[PASSAGE]
________

Bode Plot for Minimum and Non Minimum Phase

Cuthbert Nyack

The Applet below show the Bode Plot of
(1) a second order type 0 system.(gray blue, cyan)
G(s) = K/((T1s + 1)(T2s + 1)), C(s)/R(s) = K/(((T1s + 1)(T2s + 1)) + K))

(2) a second order type 0 system with a zero to the left of the imaginary axis.(orange, green)
G(s) = K(1 + Tns)/((T1s + 1)(T2s + 1))), C(s)/R(s) = K(1 + Tns)/(((T1s + 1)(T2s + 1)) + K(1 + Tns))

(3) a second order type 0 system with a zero to the right of the imaginary axis(nonminimum phase).(orange, red)
G(s) = K(1 - Tns)/(((T1s + 1)(T2s + 1))), C(s)/R(s) = K(1 - Tns)/(((T1s + 1)(T2s + 1)) + K(1 - Tns))

________

[INFORMATION SUPPLIED]
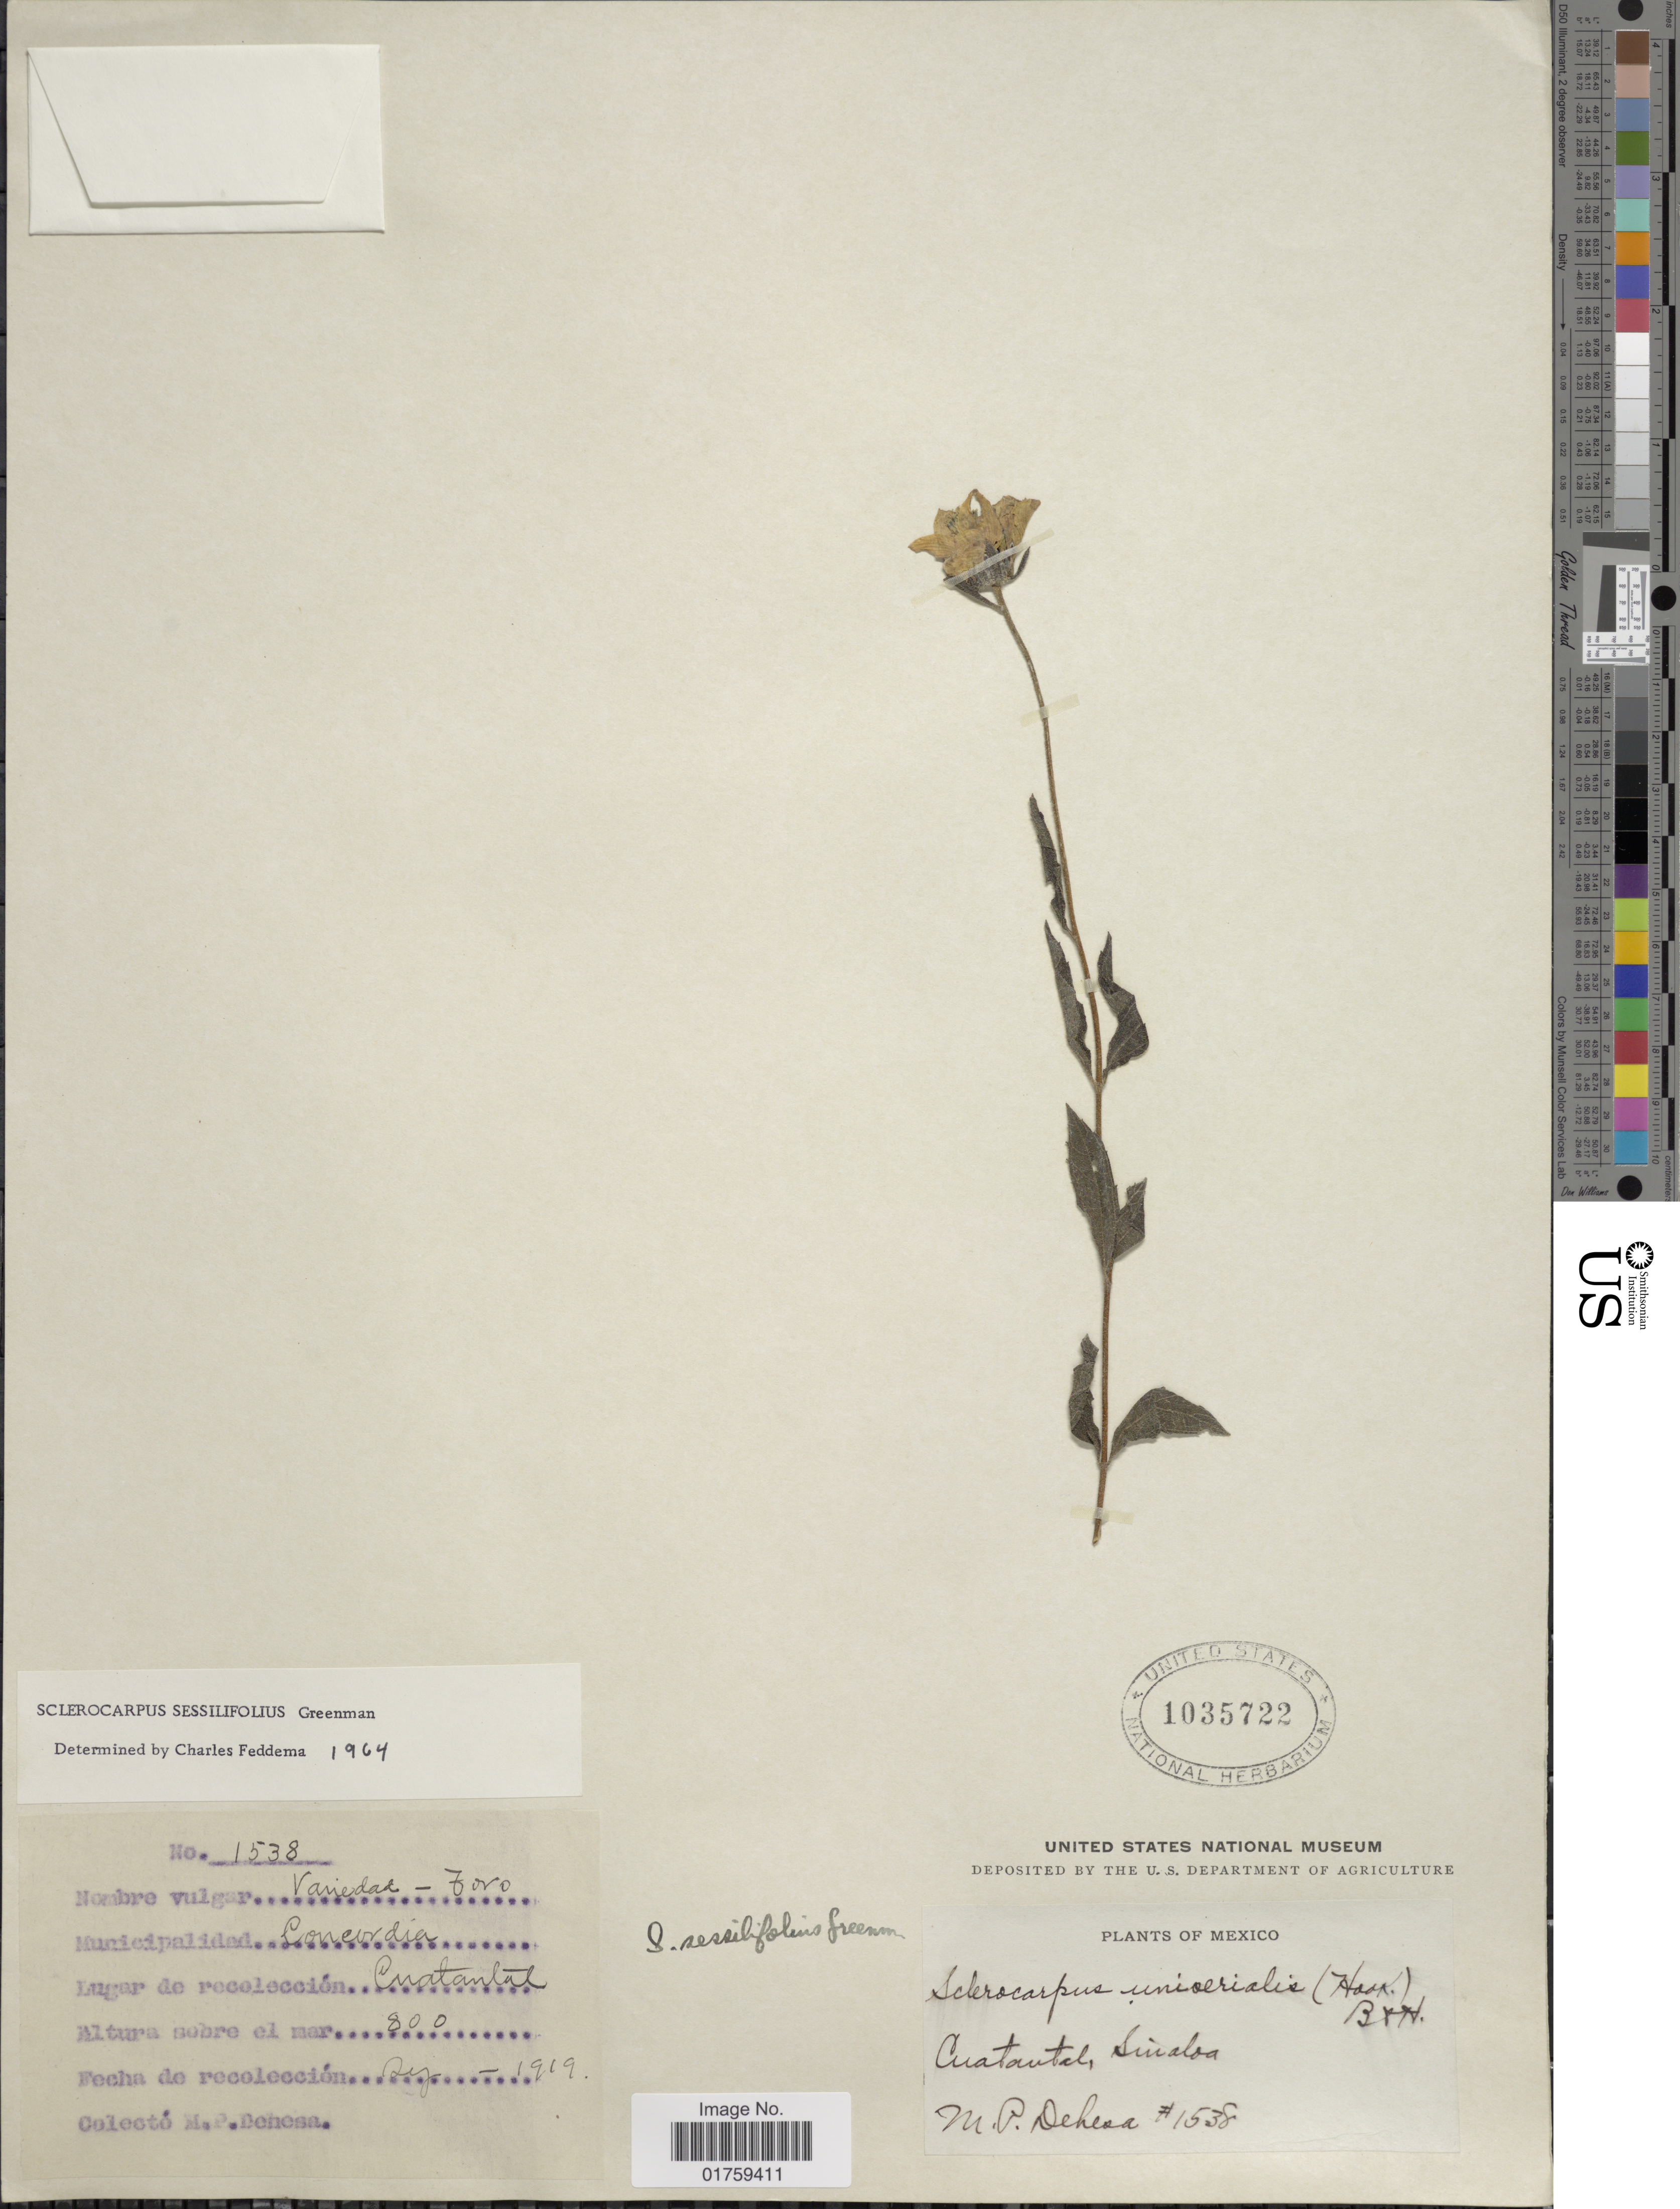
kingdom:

________

[DIRECTIVE]
Return the passage on Bode plots for minimum and non-minimum phase systems word for word, from "Cuthbert Nyack" up to and including "K(1 - Tns))".

[THE SOLUTION]
Cuthbert Nyack

The Applet below show the Bode Plot of
(1) a second order type 0 system.(gray blue, cyan)
G(s) = K/((T1s + 1)(T2s + 1)), C(s)/R(s) = K/(((T1s + 1)(T2s + 1)) + K))

(2) a second order type 0 system with a zero to the left of the imaginary axis.(orange, green)
G(s) = K(1 + Tns)/((T1s + 1)(T2s + 1))), C(s)/R(s) = K(1 + Tns)/(((T1s + 1)(T2s + 1)) + K(1 + Tns))

(3) a second order type 0 system with a zero to the right of the imaginary axis(nonminimum phase).(orange, red)
G(s) = K(1 - Tns)/(((T1s + 1)(T2s + 1))), C(s)/R(s) = K(1 - Tns)/(((T1s + 1)(T2s + 1)) + K(1 - Tns))